Wie viele Ukrainer beziehen Bürgergeld oder Sozialleistungen?
Stand Oktober 2023 haben vom Jobcenter Neuburg-Schrobenhausen 321 ukrainische Haushalte Bürgergeld in Höhe von 563 Euro (Alleinstehende) bezogen. Die Haushalte setzten sich aus 765 Personen zusammen, darunter sind 281 Kinder bis 15 Jahre. Etwa 100 Personen erhalten sogenannte Sozialhilfe, also SGB XII Leistungen.

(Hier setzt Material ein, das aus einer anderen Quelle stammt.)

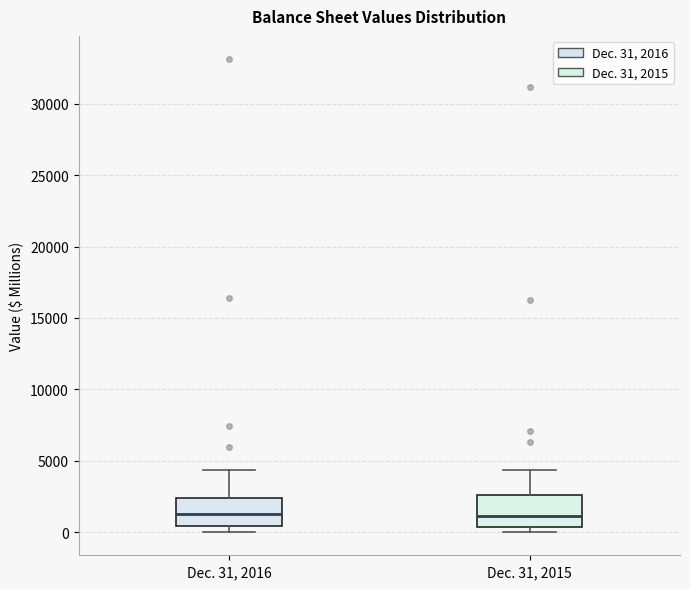

Reading left to right, read every box against the y-axis: the position of its median line, the range the box covers, and the ends of its whiskers. The values are not printed on the chart, so give them approximately, as read against the axis.

Dec. 31, 2016: median 1500, box 500 to 2500, whiskers 0 to 4500
Dec. 31, 2015: median 1000, box 500 to 2500, whiskers 0 to 4500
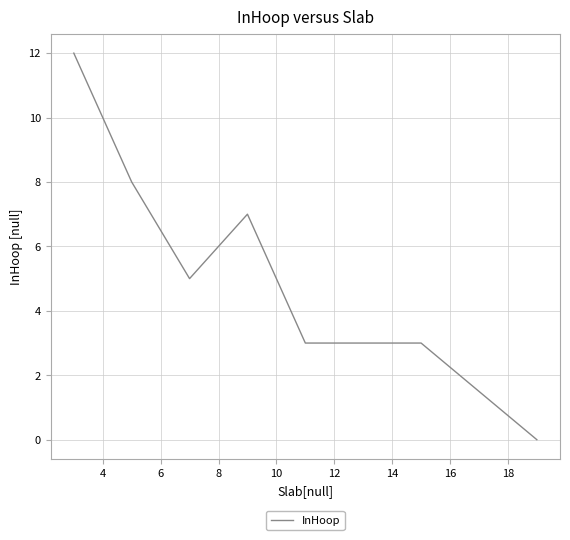

What is the greatest value displayed?

12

Wie viele Geflüchtete aus der Ukraine haben bereits eine Arbeitsstelle im Landkreis gefunden?
Im Juli 2023, aktuellere Daten sind nicht verfügbar, waren 61 Ukrainer und Ukrainerinnen sozialversicherungspflichtig Beschäftigte und 30 waren geringfügig Beschäftigte. „Das
Jobcenter verzeichnet seit Jahresanfang steigende Abgänge von ukrainischen Geflüchteten in Erwerbstätigkeit“, sagt Sabine Gooss, Pressesprecherin des Landratsamtes. Die meisten Ukrainer, die Jobs annehmen konnten, arbeiten in fertigungstechnischen Berufen, in der Gesundheitsbranche oder im Gastgewerbe.
Wie und wo lernen die Ukrainerinnen und Ukrainer die deutsche Sprache?
Jeder Schutzsuchende aus der Ukraine hat das Anrecht auf einen Integrationskurs (IK) und weiterführenden Sprachkurs. Im Landkreis übernehmen das die Volkshochschulen, die Kolping-Akademie und die beruflichen Förderzentren (bfz). Wie Svenja Petri vom bfz Ingolstadt/Neuburg erläutert, gibt es sehr lange Wartelisten für die Kurse. Teilweise warten die Teilnehmer monatelang. Ukrainer werden gemeinsam mit anderen, anerkannten Flüchtlingen unterrichtet. Acht Monate dauert der IK, etwa ein Sechstel der Unterrichtszeit beinhaltete Staatsbürgerkunde. Wer die deutsche Staatsbürgerschaft anstrebt, ist verpflichtet, diesen Kurs zu absolvieren und mit dem Test „Leben in Deutschland“abzuschließen. Allein beim bfz wurden seit 2022 rund 200 Ukrainer ausgebildet.